Female Entrepreneurs help women find their niche

Female Entrepreneurs help women find their niche

Starting small and then growing big isn’t just a description of childhood. It is also an accurate statement about the development of the business vertical or niche market. Verticals, including cloud-computing services, form a sector of entrepreneurship in which women excel.

One of those success stories is Amy Rutt, who founded her IT company Ciracom in 1999. Although still small in some respects — Rutt employs only seven staff members — the Alexandria, Virginia, Ciracom has an “A+” rating from the Better Business Bureau and provides cloud services to federal agencies through a contract with the General Service Administration.

Up in the Cloud

Ciracom’s specialties include helping to securely migrate information from in-house IT departments to remote cloud servers and providing additional cloud backup. Speaking with the GovWin website, Rutt said it takes up to 60 months to help a government agency negotiate a move to cloud services and storage.

Roughly speaking, you can think of cloud computing as storing data and other information in “electronic vaults” in order to avoid the costs and delays of maintaining your own server systems and IT staff. Cloud backupis a service that duplicates and stores your information already on file, at remote servers.

Businesswomen from many fields are succeeding by narrowing their focus to a specific niche need within their service or product areas. By specializing in a niche market, they sharpen their ability to meet specific client needs and provide excellent service.

Women Helping Women

In order to work, women around the world need the help of niche businesses such asFleximoms, a company started in India by Sairee Chahal. Fleximoms advises working mothers on seeking flextime and achieving work-life balance in a country where more and more women are holding jobs outside the home. Florida Today notes that Fleximoms is now India’s major networking tool and job board for working mothers.

Many female entrepreneurs are finding niches in which they can assist other working women. The Open Forum website, which focuses on fueling small business success, reports that 250 women registered to participate in the U.S.-based working women’s network Project Eve within the organization’s first 24 hours online.

Project Eve helps women who own or are thinking about starting a business. Its goals include helping women to help each other by sharing information about business practices and career journeys. Owners Meredith Dennes and Kim Oksenberg say they are hoping to create an environment of collaboration, as well as a network in which women hire women.

The organization CloudNOW is an even more sharply defined example of a woman-to-woman niche organization.
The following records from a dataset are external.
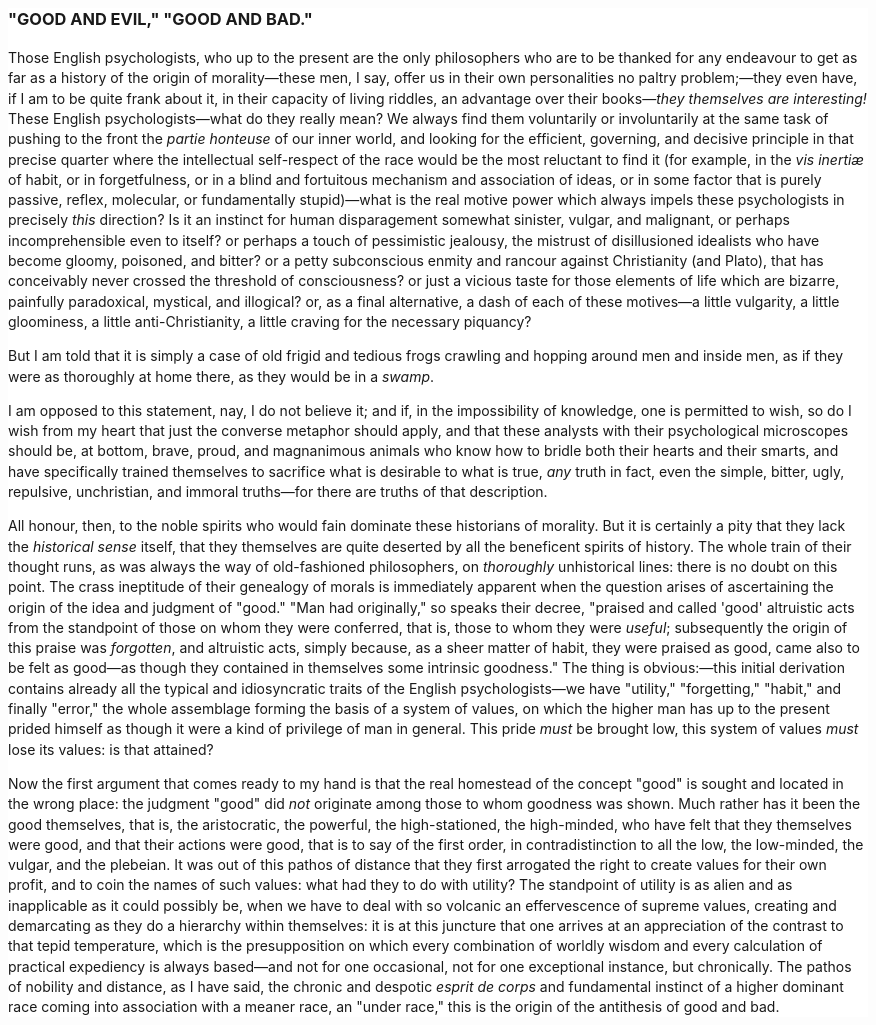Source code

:### "GOOD AND EVIL," "GOOD AND BAD."

Those English psychologists, who up to the present are the only philosophers who are to be thanked for any endeavour to get as far as a history of the origin of morality—these men, I say, offer us in their own personalities no paltry problem;—they even have, if I am to be quite frank about it, in their capacity of living riddles, an advantage over their books—_they themselves are interesting!_ These English psychologists—what do they really mean? We always find them voluntarily or involuntarily at the same task of pushing to the front the _partie honteuse_ of our inner world, and looking for the efficient, governing, and decisive principle in that precise quarter where the intellectual self-respect of the race would be the most reluctant to find it (for example, in the _vis inertiæ_ of habit, or in forgetfulness, or in a blind and fortuitous mechanism and association of ideas, or in some factor that is purely passive, reflex, molecular, or fundamentally stupid)—what is the real motive power which always impels these psychologists in precisely _this_ direction? Is it an instinct for human disparagement somewhat sinister, vulgar, and malignant, or perhaps incomprehensible even to itself? or perhaps a touch of pessimistic jealousy, the mistrust of disillusioned idealists who have become gloomy,  poisoned, and bitter? or a petty subconscious enmity and rancour against Christianity (and Plato), that has conceivably never crossed the threshold of consciousness? or just a vicious taste for those elements of life which are bizarre, painfully paradoxical, mystical, and illogical? or, as a final alternative, a dash of each of these motives—a little vulgarity, a little gloominess, a little anti-Christianity, a little craving for the necessary piquancy?

But I am told that it is simply a case of old frigid and tedious frogs crawling and hopping around men and inside men, as if they were as thoroughly at home there, as they would be in a _swamp_.

I am opposed to this statement, nay, I do not believe it; and if, in the impossibility of knowledge, one is permitted to wish, so do I wish from my heart that just the converse metaphor should apply, and that these analysts with their psychological microscopes should be, at bottom, brave, proud, and magnanimous animals who know how to bridle both their hearts and their smarts, and have specifically trained themselves to sacrifice what is desirable to what is true, _any_ truth in fact, even the simple, bitter, ugly, repulsive, unchristian, and immoral truths—for there are truths of that description.

All honour, then, to the noble spirits who would fain dominate these historians of morality. But it is certainly a pity that they lack the _historical  sense_ itself, that they themselves are quite deserted by all the beneficent spirits of history. The whole train of their thought runs, as was always the way of old-fashioned philosophers, on _thoroughly_ unhistorical lines: there is no doubt on this point. The crass ineptitude of their genealogy of morals is immediately apparent when the question arises of ascertaining the origin of the idea and judgment of "good." "Man had originally," so speaks their decree, "praised and called 'good' altruistic acts from the standpoint of those on whom they were conferred, that is, those to whom they were _useful_; subsequently the origin of this praise was _forgotten_, and altruistic acts, simply because, as a sheer matter of habit, they were praised as good, came also to be felt as good—as though they contained in themselves some intrinsic goodness." The thing is obvious:—this initial derivation contains already all the typical and idiosyncratic traits of the English psychologists—we have "utility," "forgetting," "habit," and finally "error," the whole assemblage forming the basis of a system of values, on which the higher man has up to the present prided himself as though it were a kind of privilege of man in general. This pride _must_ be brought low, this system of values _must_ lose its values: is that attained?

Now the first argument that comes ready to my hand is that the real homestead of the concept "good" is sought and located in the wrong place: the judgment "good" did _not_ originate among those to whom goodness was shown. Much  rather has it been the good themselves, that is, the aristocratic, the powerful, the high-stationed, the high-minded, who have felt that they themselves were good, and that their actions were good, that is to say of the first order, in contradistinction to all the low, the low-minded, the vulgar, and the plebeian. It was out of this pathos of distance that they first arrogated the right to create values for their own profit, and to coin the names of such values: what had they to do with utility? The standpoint of utility is as alien and as inapplicable as it could possibly be, when we have to deal with so volcanic an effervescence of supreme values, creating and demarcating as they do a hierarchy within themselves: it is at this juncture that one arrives at an appreciation of the contrast to that tepid temperature, which is the presupposition on which every combination of worldly wisdom and every calculation of practical expediency is always based—and not for one occasional, not for one exceptional instance, but chronically. The pathos of nobility and distance, as I have said, the chronic and despotic _esprit de corps_ and fundamental instinct of a higher dominant race coming into association with a meaner race, an "under race," this is the origin of the antithesis of good and bad.
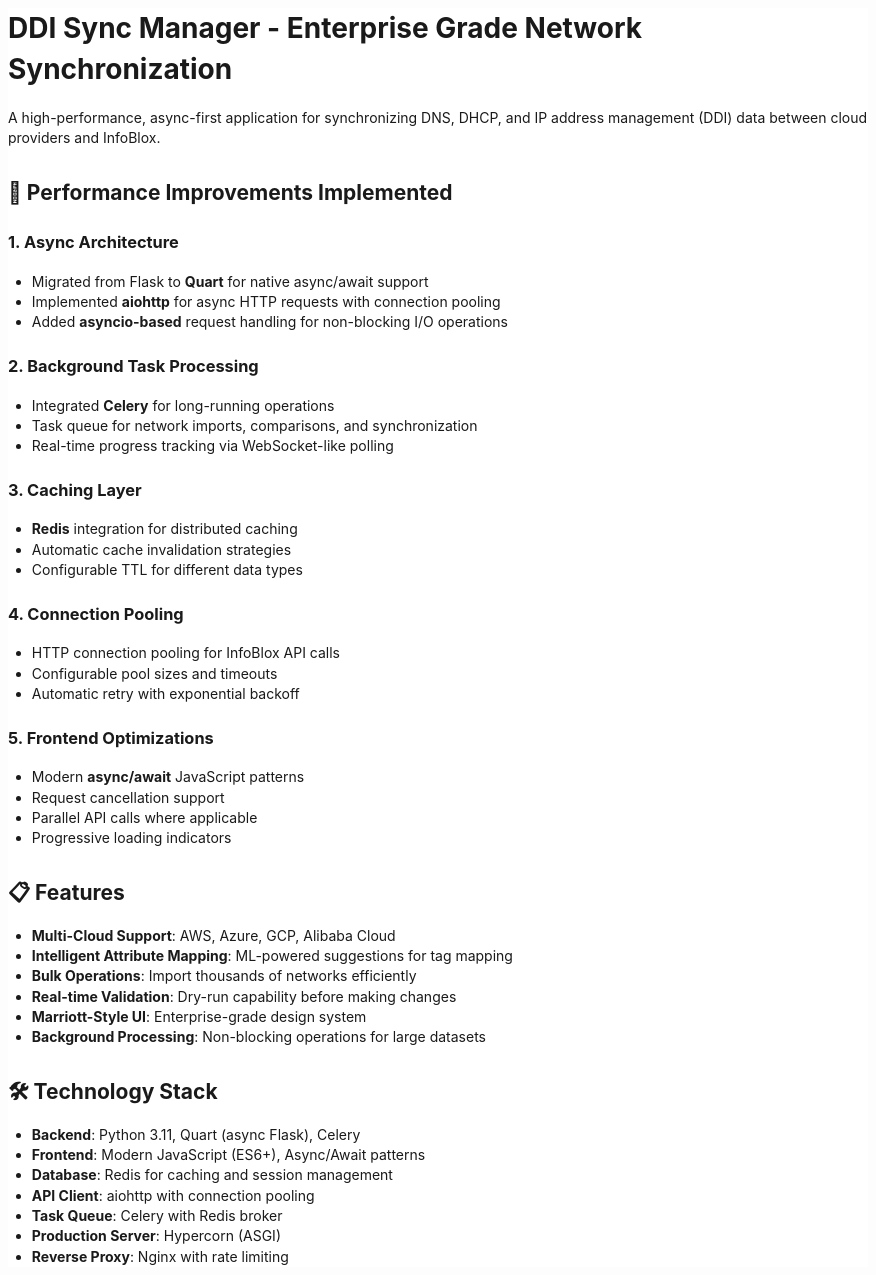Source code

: # DDI Sync Manager - Enterprise Grade Network Synchronization

A high-performance, async-first application for synchronizing DNS, DHCP, and IP address management (DDI) data between cloud providers and InfoBlox.

## 🚀 Performance Improvements Implemented

### 1. **Async Architecture**
- Migrated from Flask to **Quart** for native async/await support
- Implemented **aiohttp** for async HTTP requests with connection pooling
- Added **asyncio-based** request handling for non-blocking I/O operations

### 2. **Background Task Processing**
- Integrated **Celery** for long-running operations
- Task queue for network imports, comparisons, and synchronization
- Real-time progress tracking via WebSocket-like polling

### 3. **Caching Layer**
- **Redis** integration for distributed caching
- Automatic cache invalidation strategies
- Configurable TTL for different data types

### 4. **Connection Pooling**
- HTTP connection pooling for InfoBlox API calls
- Configurable pool sizes and timeouts
- Automatic retry with exponential backoff

### 5. **Frontend Optimizations**
- Modern **async/await** JavaScript patterns
- Request cancellation support
- Parallel API calls where applicable
- Progressive loading indicators

## 📋 Features

- **Multi-Cloud Support**: AWS, Azure, GCP, Alibaba Cloud
- **Intelligent Attribute Mapping**: ML-powered suggestions for tag mapping
- **Bulk Operations**: Import thousands of networks efficiently
- **Real-time Validation**: Dry-run capability before making changes
- **Marriott-Style UI**: Enterprise-grade design system
- **Background Processing**: Non-blocking operations for large datasets

## 🛠️ Technology Stack

- **Backend**: Python 3.11, Quart (async Flask), Celery
- **Frontend**: Modern JavaScript (ES6+), Async/Await patterns
- **Database**: Redis for caching and session management
- **API Client**: aiohttp with connection pooling
- **Task Queue**: Celery with Redis broker
- **Production Server**: Hypercorn (ASGI)
- **Reverse Proxy**: Nginx with rate limiting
It is a nonprofit consortium of female cloud computing executives intent on strengthening their role in that industry and aiding the technological development of women worldwide.
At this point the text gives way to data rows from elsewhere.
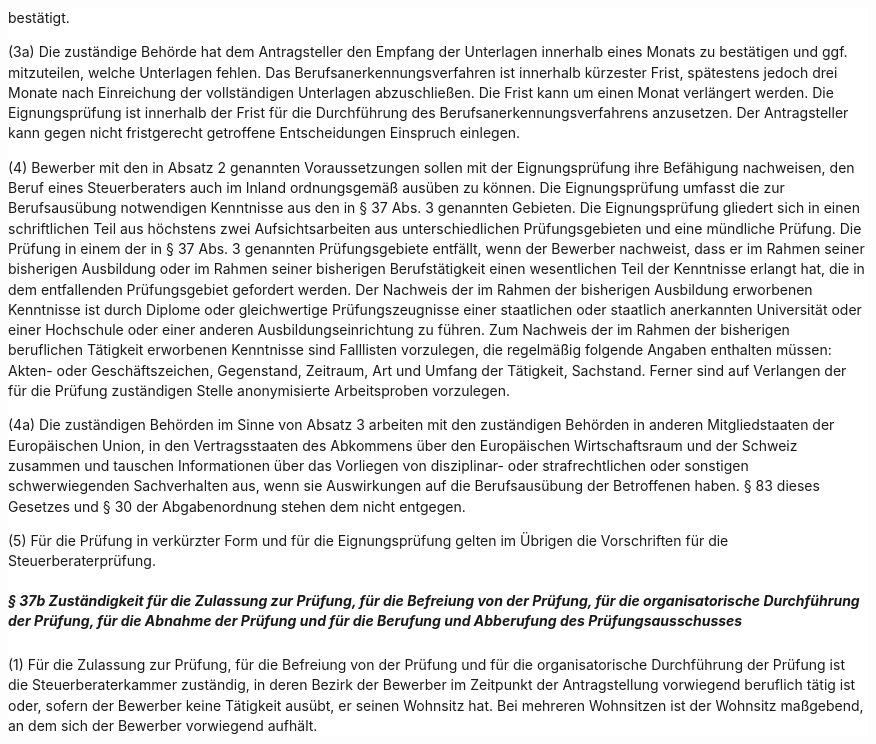 bestätigt.

(3a) Die zuständige Behörde hat dem Antragsteller den Empfang der
Unterlagen innerhalb eines Monats zu bestätigen und ggf. mitzuteilen,
welche Unterlagen fehlen. Das Berufsanerkennungsverfahren ist
innerhalb kürzester Frist, spätestens jedoch drei Monate nach
Einreichung der vollständigen Unterlagen abzuschließen. Die Frist kann
um einen Monat verlängert werden. Die Eignungsprüfung ist innerhalb
der Frist für die Durchführung des Berufsanerkennungsverfahrens
anzusetzen. Der Antragsteller kann gegen nicht fristgerecht getroffene
Entscheidungen Einspruch einlegen.

(4) Bewerber mit den in Absatz 2 genannten Voraussetzungen sollen mit
der Eignungsprüfung ihre Befähigung nachweisen, den Beruf eines
Steuerberaters auch im Inland ordnungsgemäß ausüben zu können. Die
Eignungsprüfung umfasst die zur Berufsausübung notwendigen Kenntnisse
aus den in § 37 Abs. 3 genannten Gebieten. Die Eignungsprüfung
gliedert sich in einen schriftlichen Teil aus höchstens zwei
Aufsichtsarbeiten aus unterschiedlichen Prüfungsgebieten und eine
mündliche Prüfung. Die Prüfung in einem der in § 37 Abs. 3 genannten
Prüfungsgebiete entfällt, wenn der Bewerber nachweist, dass er im
Rahmen seiner bisherigen Ausbildung oder im Rahmen seiner bisherigen
Berufstätigkeit einen wesentlichen Teil der Kenntnisse erlangt hat,
die in dem entfallenden Prüfungsgebiet gefordert werden. Der Nachweis
der im Rahmen der bisherigen Ausbildung erworbenen Kenntnisse ist
durch Diplome oder gleichwertige Prüfungszeugnisse einer staatlichen
oder staatlich anerkannten Universität oder einer Hochschule oder
einer anderen Ausbildungseinrichtung zu führen. Zum Nachweis der im
Rahmen der bisherigen beruflichen Tätigkeit erworbenen Kenntnisse sind
Falllisten vorzulegen, die regelmäßig folgende Angaben enthalten
müssen: Akten- oder Geschäftszeichen, Gegenstand, Zeitraum, Art und
Umfang der Tätigkeit, Sachstand. Ferner sind auf Verlangen der für die
Prüfung zuständigen Stelle anonymisierte Arbeitsproben vorzulegen.

(4a) Die zuständigen Behörden im Sinne von Absatz 3 arbeiten mit den
zuständigen Behörden in anderen Mitgliedstaaten der Europäischen
Union, in den Vertragsstaaten des Abkommens über den Europäischen
Wirtschaftsraum und der Schweiz zusammen und tauschen Informationen
über das Vorliegen von disziplinar- oder strafrechtlichen oder
sonstigen schwerwiegenden Sachverhalten aus, wenn sie Auswirkungen auf
die Berufsausübung der Betroffenen haben. § 83 dieses Gesetzes und §
30 der Abgabenordnung stehen dem nicht entgegen.

(5) Für die Prüfung in verkürzter Form und für die Eignungsprüfung
gelten im Übrigen die Vorschriften für die Steuerberaterprüfung.


##### § 37b Zuständigkeit für die Zulassung zur Prüfung, für die Befreiung von der Prüfung, für die organisatorische Durchführung der Prüfung, für die Abnahme der Prüfung und für die Berufung und Abberufung des Prüfungsausschusses

(1) Für die Zulassung zur Prüfung, für die Befreiung von der Prüfung
und für die organisatorische Durchführung der Prüfung ist die
Steuerberaterkammer zuständig, in deren Bezirk der Bewerber im
Zeitpunkt der Antragstellung vorwiegend beruflich tätig ist oder,
sofern der Bewerber keine Tätigkeit ausübt, er seinen Wohnsitz hat.
Bei mehreren Wohnsitzen ist der Wohnsitz maßgebend, an dem sich der
Bewerber vorwiegend aufhält.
According to The Wall Street Journal‘s MarketWatch, the female vice president of marketing at one Seattle cloud storage and backup company demonstrated the power of sisterhood by persuading her company to sponsor CloudNOW.

Researching Your Niche

Whether carving out a niche in the IT industry, helping other women gain a foothold in the entrepreneurial world or creating a bakery based on designer cupcakes, it appears that women are finding career growth in business verticals.

How do you develop a niche? Communications executive Claire Munn, writing at the Women 2.0 website, says that two of the most important rules are to make sure your idea is relevant to other people and do thorough research. Striving to meet a need that few other businesses are meeting will move you toward success and satisfaction.